- **TASK REQUIREMENTS**
[a] Identify each line of the listing that contains the string "tvrdi", treating uppercase and lowercase as different, and copy those lines.
[b] Extend the forum thread on temperature swings in the MES 30-inch smoker, picking up right after its final sentence.

- **EXCERPTED TEXT**
* * *
# Temp Fluctuation on MES 30 inch



## jkeith (Mar 1, 2017)

New to smoking and have bought a MES 30 inch digital electric.  Used it for the second time yesterday smoking some summer sausage that I had made.  After that experience I have a couple of questions:

1.  I set the temp at 170 degrees but noticed that it would heat to about 178, then the heat element would shut off and stay off until the temp dropped to around 162, then it would heat up again...so, wasn't able to hold a steady 170 degree temp.  Is this normal?  When a recipe says to smoke at 170 degrees are you really smoking at an average temp of 170 but it is constantly fluctuating +/- 8 degrees or so during the process?

2.  I took the advice of many of you and purchased a second thermometer...A Maverick ET model.  The Maverick registers about 7 degrees cooler than the one built into the smoker.  Should I assume that the Maverick is more accurate than the one that is built into the smoker?  The food probe that comes with the smoker registered about 5 degrees cooler than the Maverick...again, is the advice to trust the external thermometer or the one built into the smoker?

3.  I was smoking 5 summer sausages (20 inch in length) and wonder if that is too many to smoke at one time in the 30 inch smoker.  The entire process took 13 hours to reach an IT of 156.  10 of those hours was smoking at 170.  Air temp was in the 60's.  Didn't expect it to take that long, but the results look good.  Also do you test the IT of each sausage or just have one as your temp test.  I ended up putting an instant read thermometer in each one at the end but it did cause juice to escape from the holes made by the thermometer.  So, do you need to test each one or is one good enough. Maybe I'm sounding paranoid...just don't want to make anyone sick by undercooking something.  Like I said, I'm new to all this.

Thanks for the input!!!!


----------



## johnmeyer (Mar 1, 2017)

Several quick answers.

All ovens cycle on and off because it is very difficult to build a power controller that gradually diminishes the energy being sent to the heating element. Thus, the oven temperature will fluctuate around the set point.

The MES intentionally makes the hysteresis larger (that is the fancy word that describes the difference in temperature between when the heat turns off to when it turns back on again). This is done so that the chips get heated for a long enough time that they "catch" and begin to smoulder.
* * *
(Dataset excerpts)

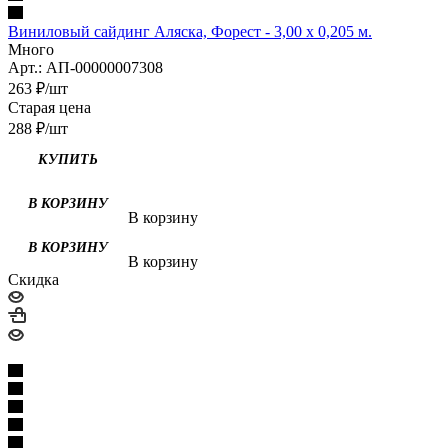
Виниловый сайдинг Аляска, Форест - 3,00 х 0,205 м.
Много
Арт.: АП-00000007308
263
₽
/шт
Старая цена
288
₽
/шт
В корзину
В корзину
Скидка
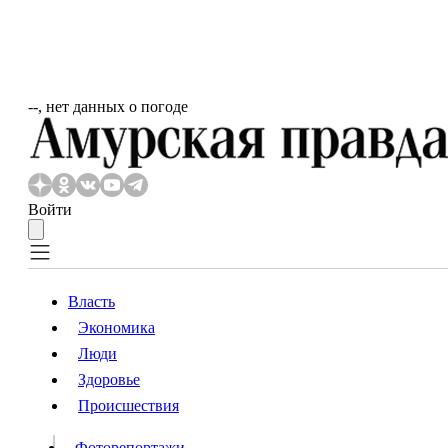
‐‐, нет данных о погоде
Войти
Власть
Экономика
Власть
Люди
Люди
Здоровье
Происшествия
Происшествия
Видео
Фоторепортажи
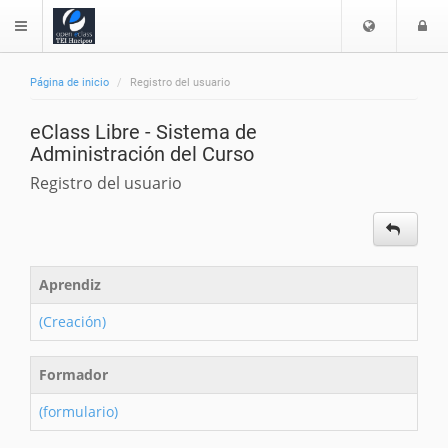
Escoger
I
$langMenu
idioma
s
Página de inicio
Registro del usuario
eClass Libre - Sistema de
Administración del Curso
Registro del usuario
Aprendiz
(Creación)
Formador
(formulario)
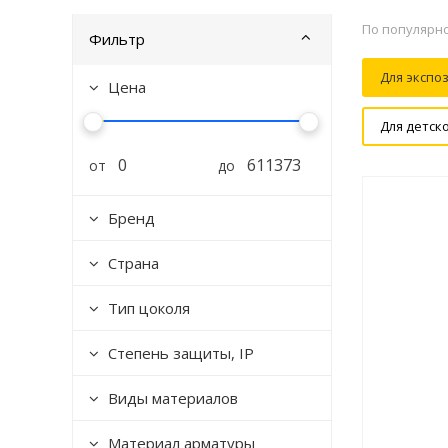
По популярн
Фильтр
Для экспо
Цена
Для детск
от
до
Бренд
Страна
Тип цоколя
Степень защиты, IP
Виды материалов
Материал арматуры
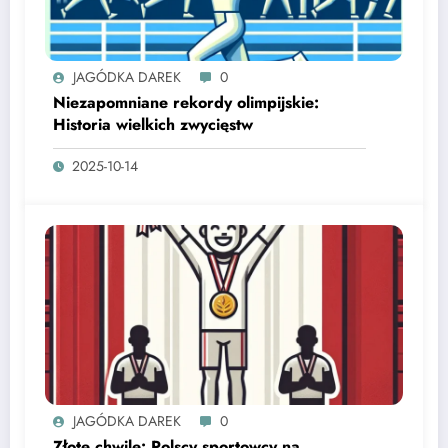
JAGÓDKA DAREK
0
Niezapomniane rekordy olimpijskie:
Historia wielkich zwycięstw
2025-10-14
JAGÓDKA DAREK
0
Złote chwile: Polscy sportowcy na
* * *
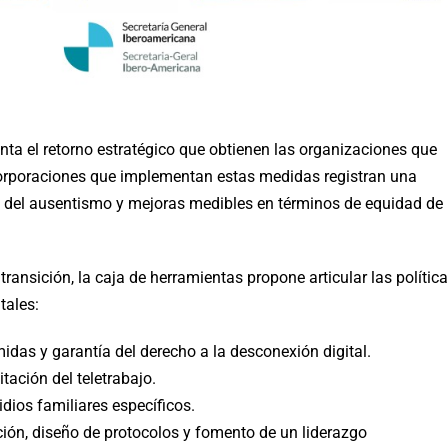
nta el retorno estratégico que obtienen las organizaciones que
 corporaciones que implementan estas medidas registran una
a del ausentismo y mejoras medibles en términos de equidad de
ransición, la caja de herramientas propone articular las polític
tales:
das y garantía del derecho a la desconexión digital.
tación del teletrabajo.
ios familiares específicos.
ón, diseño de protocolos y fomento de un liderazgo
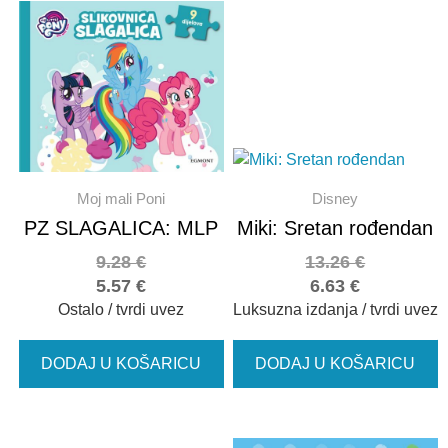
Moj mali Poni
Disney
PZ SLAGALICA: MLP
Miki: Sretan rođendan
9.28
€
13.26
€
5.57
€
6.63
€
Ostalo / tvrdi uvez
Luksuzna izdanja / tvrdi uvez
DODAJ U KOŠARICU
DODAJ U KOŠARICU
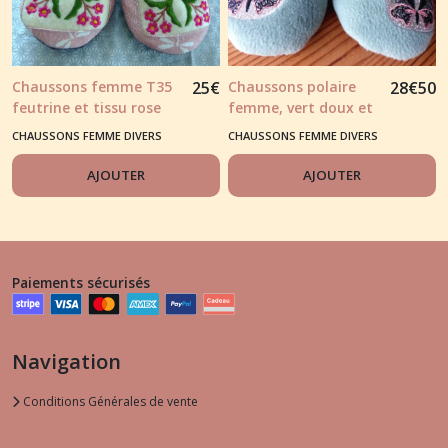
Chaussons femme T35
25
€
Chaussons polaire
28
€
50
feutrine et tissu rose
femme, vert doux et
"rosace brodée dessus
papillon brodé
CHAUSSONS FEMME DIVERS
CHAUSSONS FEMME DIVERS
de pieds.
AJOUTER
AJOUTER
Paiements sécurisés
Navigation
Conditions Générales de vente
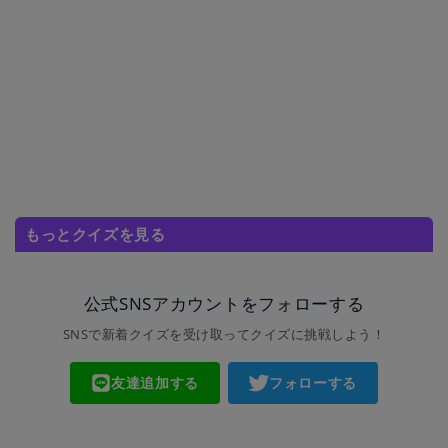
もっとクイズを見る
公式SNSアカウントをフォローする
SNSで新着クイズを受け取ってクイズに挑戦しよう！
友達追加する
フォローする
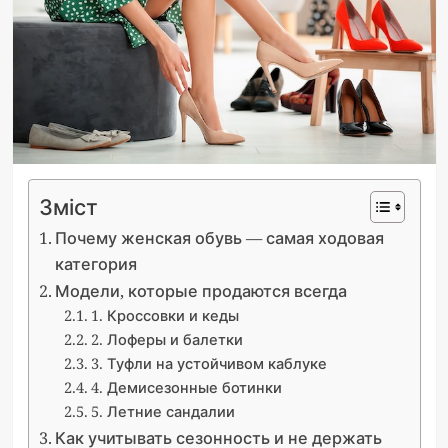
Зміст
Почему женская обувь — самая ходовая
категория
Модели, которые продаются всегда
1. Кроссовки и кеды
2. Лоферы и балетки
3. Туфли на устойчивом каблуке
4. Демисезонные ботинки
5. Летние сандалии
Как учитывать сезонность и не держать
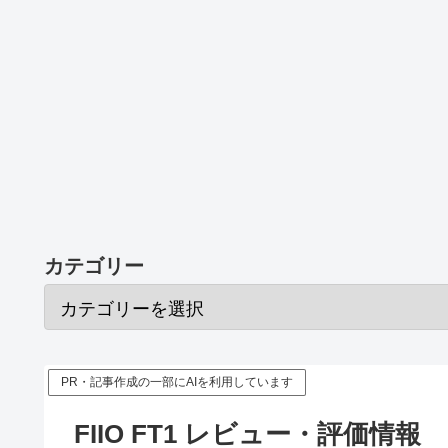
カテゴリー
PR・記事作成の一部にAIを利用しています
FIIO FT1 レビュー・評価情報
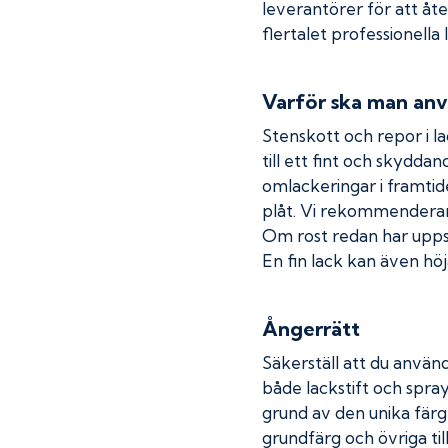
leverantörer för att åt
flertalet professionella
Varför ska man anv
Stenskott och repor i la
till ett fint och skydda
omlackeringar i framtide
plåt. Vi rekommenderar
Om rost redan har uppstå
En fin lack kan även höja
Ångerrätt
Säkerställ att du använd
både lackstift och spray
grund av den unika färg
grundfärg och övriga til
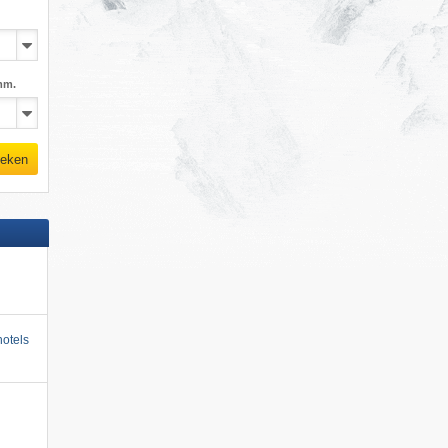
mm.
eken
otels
* * *
- **ANSWERS TO EACH TASK**
[a]
Ostalo / tvrdi uvez
Luksuzna izdanja / tvrdi uvez

[b]
You are smoking at a fairly low temperature. The MES may, or may not, be able to produce consistent smoke at this temperature. This is one of the major flaws in the MES design, because the same mechanism that is providing the cooking heat is also producing the smoke. MES sells an external smoke generator, designed to provide smoke for "cold smoking," but which also lets you do smokes at lower temperatures (i.e., anything under the ubiquitous 225 degrees F that is so common). You might want to first do some smokes at 225F and then progress to lower temperatures until you start having problems. Before I got the AMNPS (the usual solution to this problem) I tried several salmon smokes, where the recipe called for starting at 160F. I never got the result I was looking for. Now that I have my AMNPS (and more recently, my own external "mailbox mod"), I get a much better result.

The Maverick should be tested in boiling and freezing water (i.e., do your own calibration), but in general, you want to rely on its reading, and not the built-in thermometer(s) in the MES which are notoriously wrong.

What I do is to set the MES to some temperature, and then after half an hour or so, make a change to the setting, up or down, so that I get a reading on the Maverick that matches what my recipe calls for.

So, the MES works really well when you set it to 225-275F, but not as well when you start using settings below 180F.


----------



## wild west (Mar 1, 2017)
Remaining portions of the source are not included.